Thanks, I ended up doing something like that. What I wondered about
the standard was whether it specified that parrot had no text node,
as opposed to having an empty text node. I guess it doesn't matter,
it just caught me by surprise.
Aug 16 '07 #5

This thread has been closed and replies have been disabled. Please start a new discussion.

Similar topics

7
by: Stewart Midwinter | last post by:
I want to parse a file with ElementTree. My file has the following format: <!-- file population.xml --> <?xml version='1.0' encoding='utf-8'?> <population> <person><name="joe" sex="male"...
1
by: Greg Wilson | last post by:
I'm trying to convert from minidom to ElementTree for handling XML, and am having trouble with entities in DTDs. My Python script looks like this: ...
1
by: mirandacascade | last post by:
O/S: Windows 2K Vsn of Python: 2.4 Currently: 1) Folder structure: \workarea\ <- ElementTree files reside here \xml\ \dom\
15
by: Steven Bethard | last post by:
I'm having trouble using elementtree with an XML file that has some gbk-encoded text. (I can't read Chinese, so I'm taking their word for it that it's gbk-encoded.) I always have trouble with...
0
by: Greg Aumann | last post by:
I am trying to write some python code for a library that reads an XML-like language from a file into elementtree data structures. Then I want to be able to read and/or modify the structure and then...
2
by: mirandacascade | last post by:
Situation is this: 1) I have inherited some python code that accepts a string object, the contents of which is an XML document, and produces a data structure that represents some of the content of...
5
by: saif.shakeel | last post by:
#!/usr/bin/env python from elementtree import ElementTree as Element tree = et.parse("testxml.xml") for t in tree.getiterator("SERVICEPARAMETER"): if t.get("Semantics") == "localId":...
1
by: Mike Slinn | last post by:
The following short Python program parses a KML file and displays the names of all Marks and Routes: from elementtree.ElementTree import ElementTree tree = ElementTree(file='test.kml') kml =...
3
by: gray.bowman | last post by:
I'm messing around with trying to write an xml file using xml.etree.ElementTree. All the examples on the internet show the use of ElementTree.write(), although when I try to use it it's not...
0
by: Charles Arthur | last post by:
How do i turn on java script on a villaon, callus and itel keypad mobile phone
0
BarryA
by: BarryA | last post by:
What are the essential steps and strategies outlined in the Data Structures and Algorithms (DSA) roadmap for aspiring data scientists?
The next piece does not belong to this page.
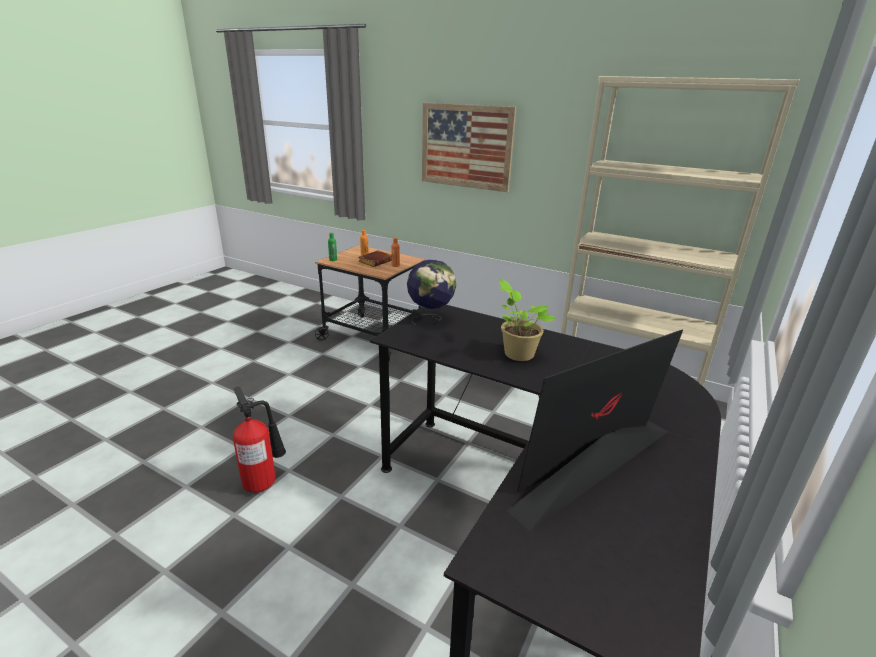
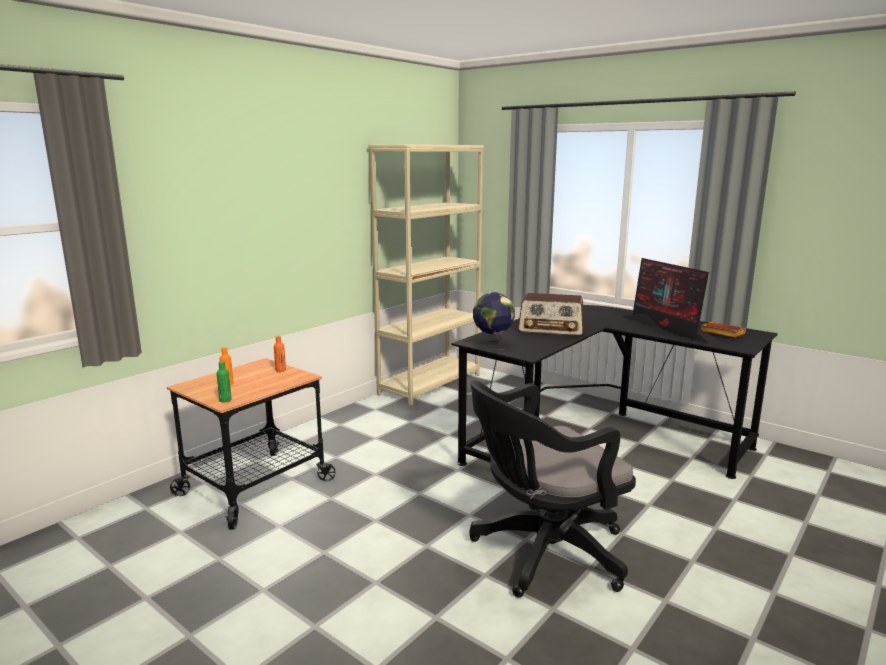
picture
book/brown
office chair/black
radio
How can individuals effectively utilize this roadmap to progress...
1
by: nemocccc | last post by:
hello, everyone, I want to develop a software for my android phone for daily needs, any suggestions?
1
by: Sonnysonu | last post by:
This is the data of csv file 1 2 3 1 2 3 1 2 3 1 2 3 2 3 2 3 3 the lengths should be different i have to store the data by column-wise with in the specific length. suppose the i have to...
0
by: Hystou | last post by:
There are some requirements for setting up RAID: 1. The motherboard and BIOS support RAID configuration. 2. The motherboard has 2 or more available SATA protocol SSD/HDD slots (including MSATA, M.2...
0
by: Hystou | last post by:
Most computers default to English, but sometimes we require a different language, especially when relocating. Forgot to request a specific language before your computer shipped? No problem! You can...
0
Oralloy
by: Oralloy | last post by:
Hello folks, I am unable to find appropriate documentation on the type promotion of bit-fields when using the generalised comparison operator "<=>". The problem is that using the GNU compilers,...
0
by: Hystou | last post by:
Overview: Windows 11 and 10 have less user interface control over operating system update behaviour than previous versions of Windows. In Windows 11 and 10, there is no way to turn off the Windows...
0
tracyyun
by: tracyyun | last post by:
Dear forum friends, With the development of smart home technology, a variety of wireless communication protocols have appeared on the market, such as Zigbee, Z-Wave, Wi-Fi, Bluetooth, etc. Each...

By using Bytes.com and it's services, you agree to our Privacy Policy and Terms of Use.

To disable or enable advertisements and analytics tracking please visit the manage ads & tracking page.